_What to work on:_ Put the lines from the one containing "Which series has" through the one containing "Scaled cumulative sample count" into a numbered list, both included, with blank lines left out.

_Records shown:_
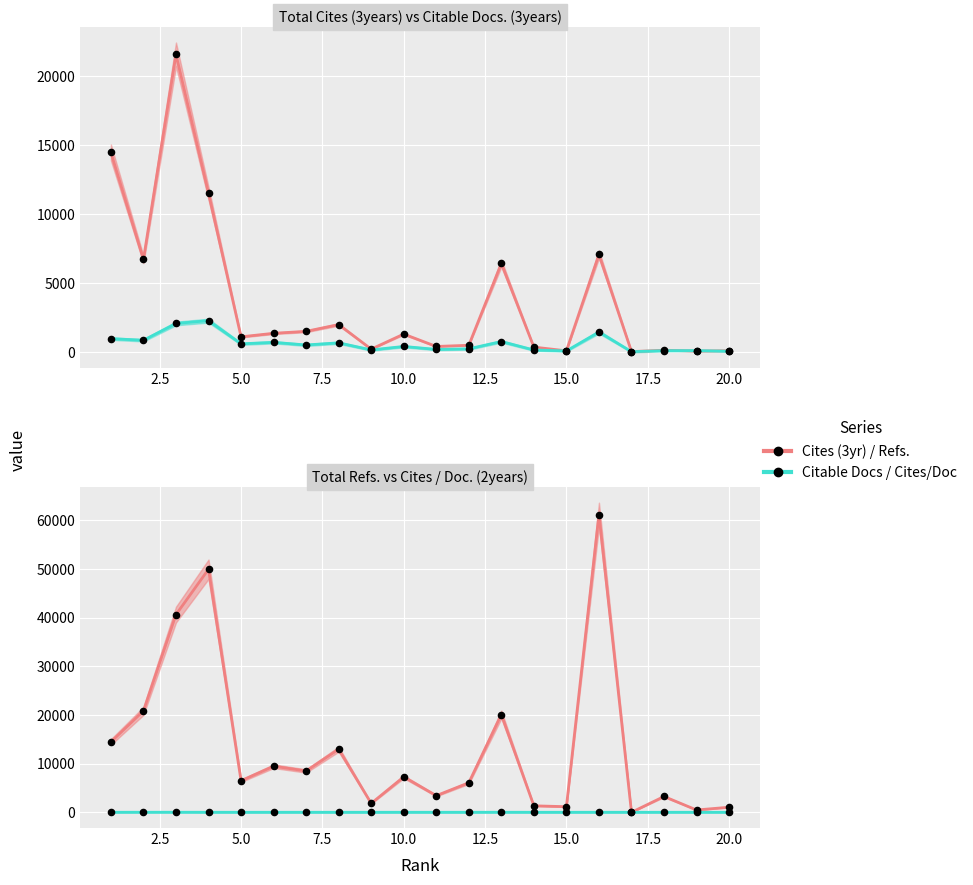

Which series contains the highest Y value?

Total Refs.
* * *
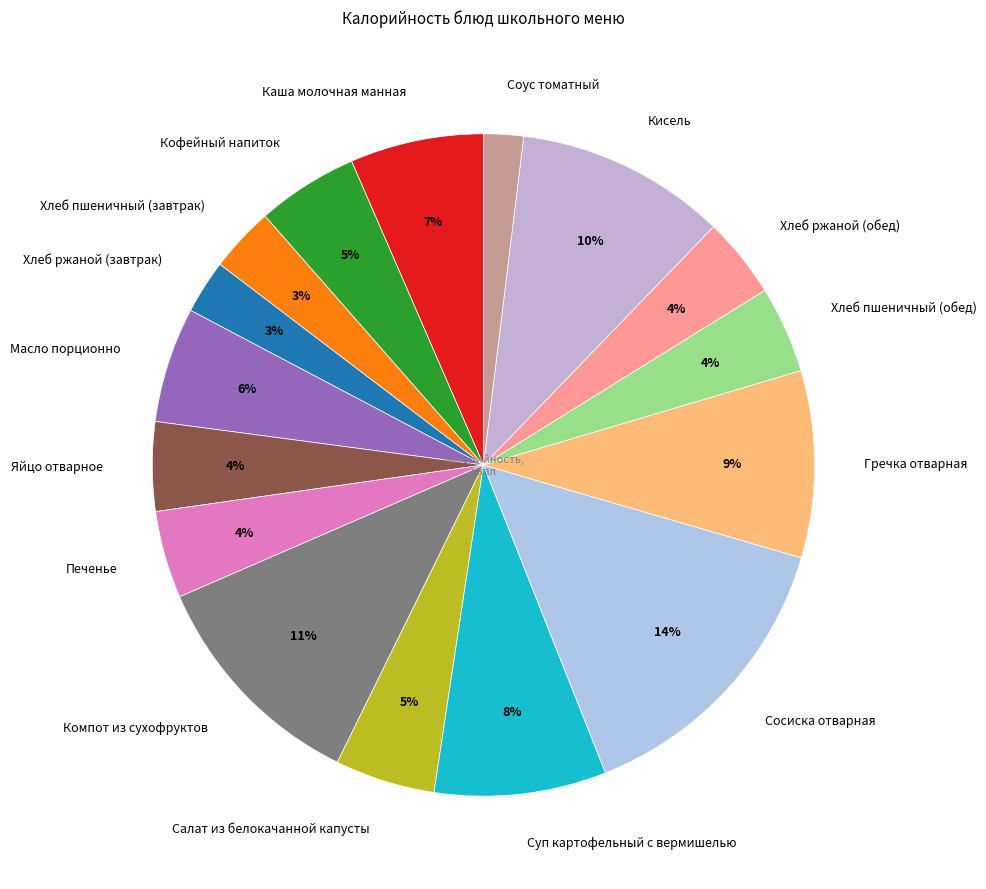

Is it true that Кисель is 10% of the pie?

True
==
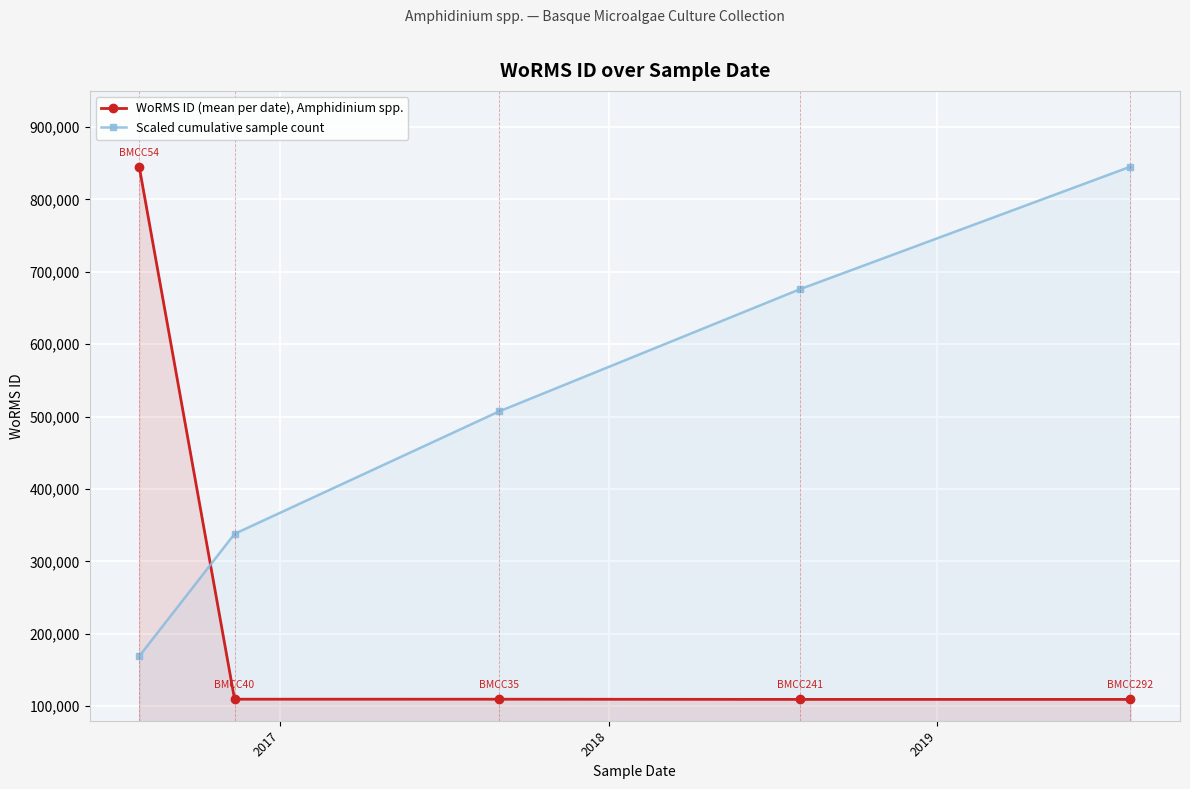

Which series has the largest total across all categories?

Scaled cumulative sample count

_Written response:_
1. Which series has the largest total across all categories?
2. Scaled cumulative sample count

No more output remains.